### PASSAGE PROVIDED
UArizona-Led Project to Improve Transfer Credit Process Wins Blockchain Innovation Challenge
Phase 1 winners will each receive $150,000 to apply emerging technology to empower social and economic mobility.
The American Council on Education today announced four winners for the first phase of the $900,000 Blockchain Innovation Challenge, funded by the U.S. Department of Education. The projects all identify ways that blockchain technology can help disadvantaged learners more equitably access education and economic opportunity. The winners are collaborators involving K-12, higher education, technology providers and public agencies. All will pilot new applications of the nascent technology to facilitate more secure, streamlined sharing of learning records and create stronger connections between education and work.
"The COVID-19 pandemic has increased the urgency of exploring new solutions that can better serve learners at every stage of their educational journey," said Kara Freeman, senior vice president and chief operating officer of ACE and a member of the Education Blockchain Initiative Steering Committee. "These initiatives seek to reach underserved populations and improve economic mobility with a more just, equitable system by leveraging new technologies to improve information-sharing and expanding access."
UnBlockEd is led by Greg Heileman, vice provost for undergraduate education and professor of electrical and computer engineering at the University of Arizona, along with partners from Georgia Institute of Technology, Fluree and the Gardner Institute. The team will create an open transfer exchange to empower college students by streamlining transfer credit recognition, leading to more efficient and equitable transfer articulation processes.

### EXTRACTED RECORDS
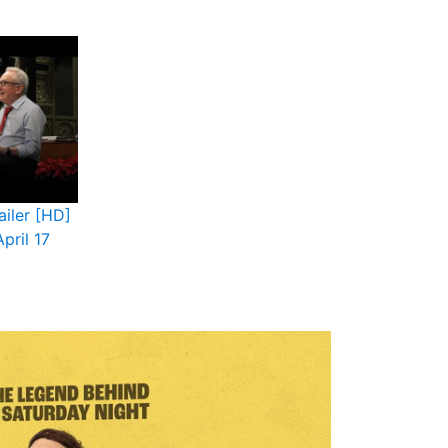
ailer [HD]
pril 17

---

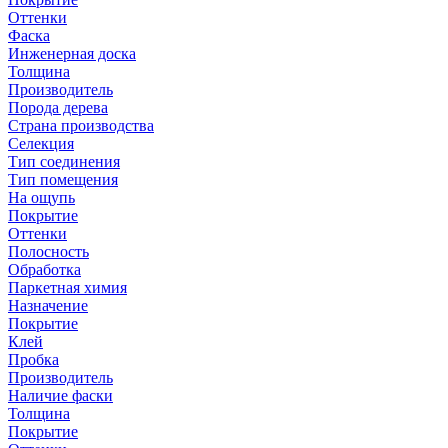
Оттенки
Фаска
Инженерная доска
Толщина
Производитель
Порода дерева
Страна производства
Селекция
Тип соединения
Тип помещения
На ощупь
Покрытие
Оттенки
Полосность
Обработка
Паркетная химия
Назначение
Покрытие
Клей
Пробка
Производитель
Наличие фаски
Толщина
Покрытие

### WHAT IS EXPECTED
Quote the article on the Blockchain Innovation Challenge word for word, giving everything from "UArizona-Led Project to" down to "and economic mobility.".

### RESPONSE TO THIS EXERCISE
UArizona-Led Project to Improve Transfer Credit Process Wins Blockchain Innovation Challenge
Phase 1 winners will each receive $150,000 to apply emerging technology to empower social and economic mobility.